As described above, according to the method of manufacturing a flat electric wiring material of the present invention, a circuit conductor component formed by punching a metal foil into a predetermined shape by using a male mold and a female mold. Holding in a female mold, and then
A step of projecting the circuit conductor component from within the female mold and attaching the circuit conductor component to an insulating film with an adhesive on one surface of the circuit conductor component, and then another insulating film with an adhesive on the other surface of the circuit conductor component A step of applying a carrier tape between the steps of the circuit conductor component, and a step of applying an adhesive to the carrier tape, and a circuit conductor component attached to the carrier tape. This eliminates the need for a step of replacing the film with an insulating film, simplifies the manufacturing process, and has an excellent effect that the manufacturing cost is reduced as compared with the related art. Further, in the method for producing a flat electric wiring material, a mold comprising a male mold and a female mold, wherein a protruding pin is inserted into the bottom of the female blade, and the female mold is replaced with a male mold The use of a mold that is relatively movable, on the other hand, has the effect of increasing mechanical strength and prolonging the life of the mold as compared with a conventional female mold.

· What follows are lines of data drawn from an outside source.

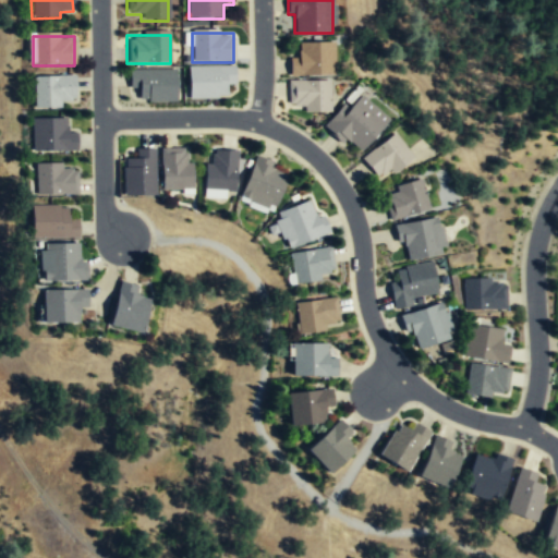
[(289,75),(334,75),(334,44),(299,44),(299,58),(289,58),(289,75)]
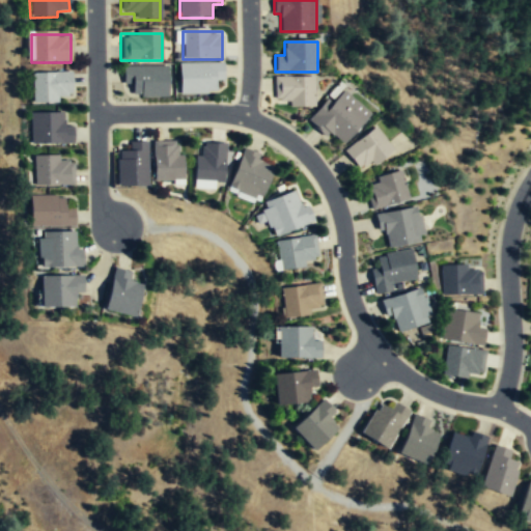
[(222,82),(222,65),(178,65),(178,95),(217,95),(217,82),(222,82)]
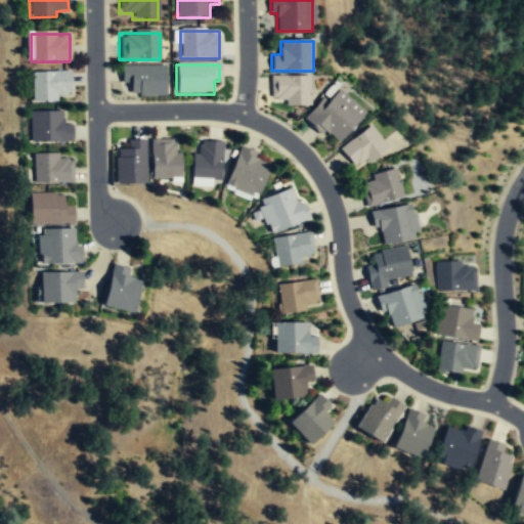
[(121,85),(130,85),(130,96),(165,97),(165,68),(121,67),(121,85)]
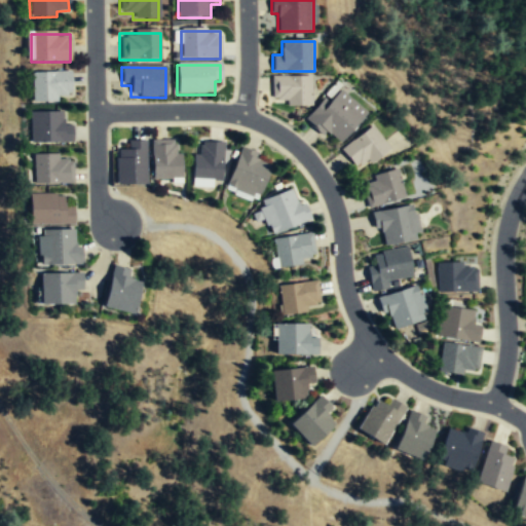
[(31,73),(31,102),(59,102),(59,97),(71,97),(71,73),(31,73)]
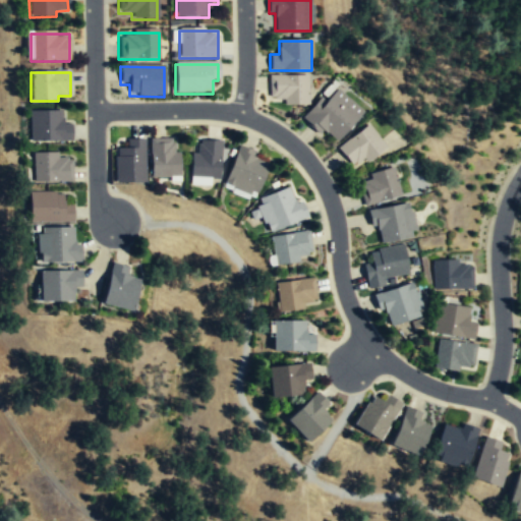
[(309,75),(270,75),(271,97),(276,97),(276,100),(285,100),(285,105),(310,105),(309,75)]
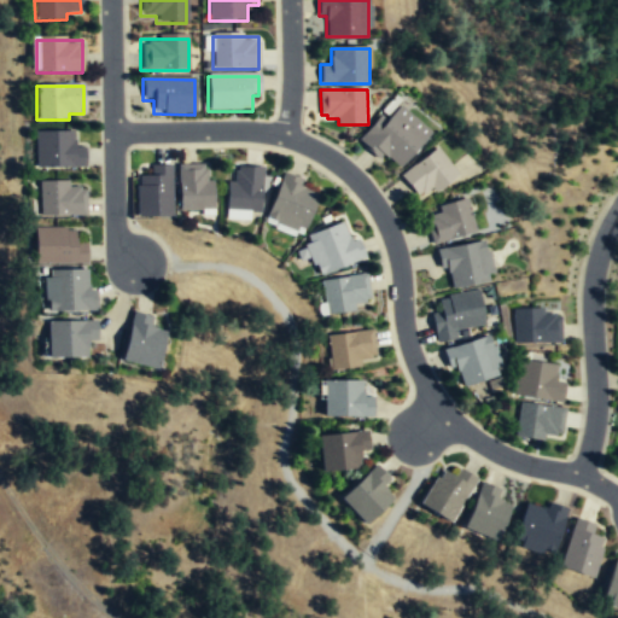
[(360,140),(382,157),(385,155),(401,169),(418,156),(432,133),(402,105),(391,122),(382,115),(360,140)]
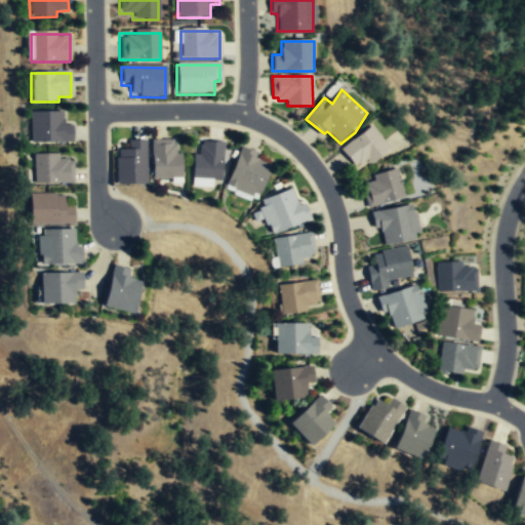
[(72,144),(72,126),(63,126),(63,113),(29,113),(29,144),(72,144)]
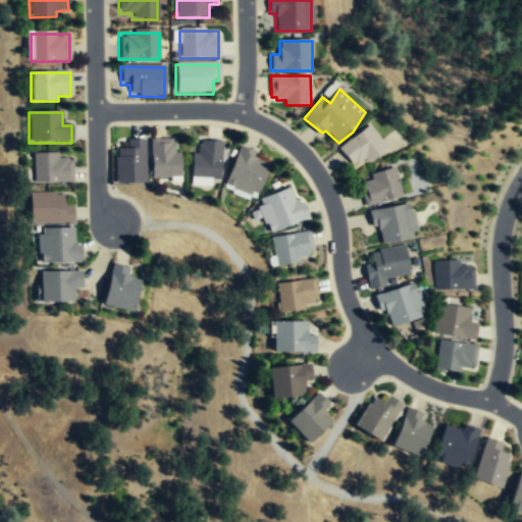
[(340,148),(354,165),(357,162),(358,164),(365,159),(369,163),(388,148),(371,124),(340,148)]
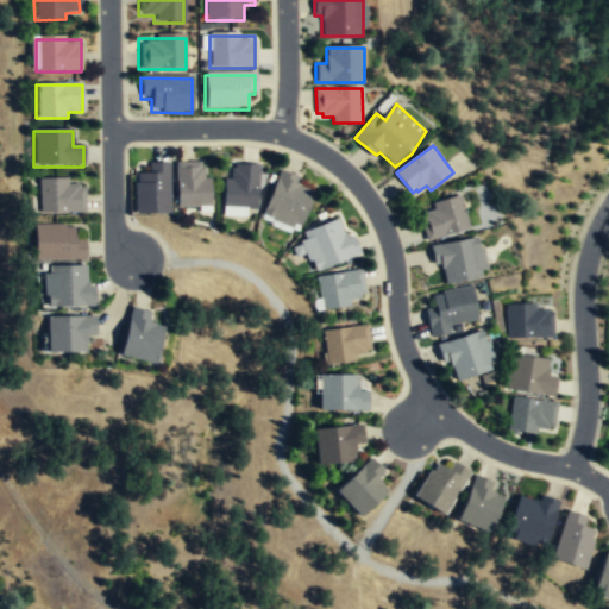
[(170,161),(150,162),(150,171),(138,171),(138,181),(136,181),(138,211),(171,212),(170,161)]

[Brief description of the drawings]

FIG. 1 is a partial cross-sectional explanatory view of a die for punching a circuit conductor component used in one embodiment of a method for manufacturing a flat electric wiring material according to the present invention.

FIG. 2 is an explanatory cross-sectional view of the female mold of the mold in a step of bonding an insulating film to a circuit conductor component.

FIG. 3 is a process explanatory view of the above embodiment.

FIG. 4 is an explanatory view of a conventional flat cable manufacturing method.

FIG. 5 is a partial cross-sectional view of an open state of a mold used in a conventional method for manufacturing a flat electric wiring material.

FIG. 6 is a partial sectional view of the mold in a closed state.

FIG. 7 is an explanatory view of a conventional method for manufacturing a flat electric wiring material.

[Explanation of symbols]

 41 Metal Foil 42 Circuit Conductor Component 43 Male 43a, 44a Blade 44 Female 45 Protruding Plate 45a Protruding Pin 46, 51, 54 Insulating Film 46a Adhesive Layer 47 Backing Plate 48, 52 Press 49 Joining Machine 50 Laminating Roll 53 Flat cable 55 Take-up roll

Claims (2)

(57) [Claims] 1. A step of holding a circuit conductor component formed by punching a metal foil into a predetermined shape with a male mold and a female mold in a predetermined shape, and then placing the circuit conductor component in the female mold. And sticking to one side of the circuit conductor component an insulating film with an adhesive,
Affixing an insulating film with another adhesive to another surface of the circuit conductor component. 2. A mold comprising a male mold and a female mold,
2. The manufacturing method according to claim 1, wherein a protrusion pin is inserted into the bottom of the female blade, and the female is movable relative to the male. The mold used for the method.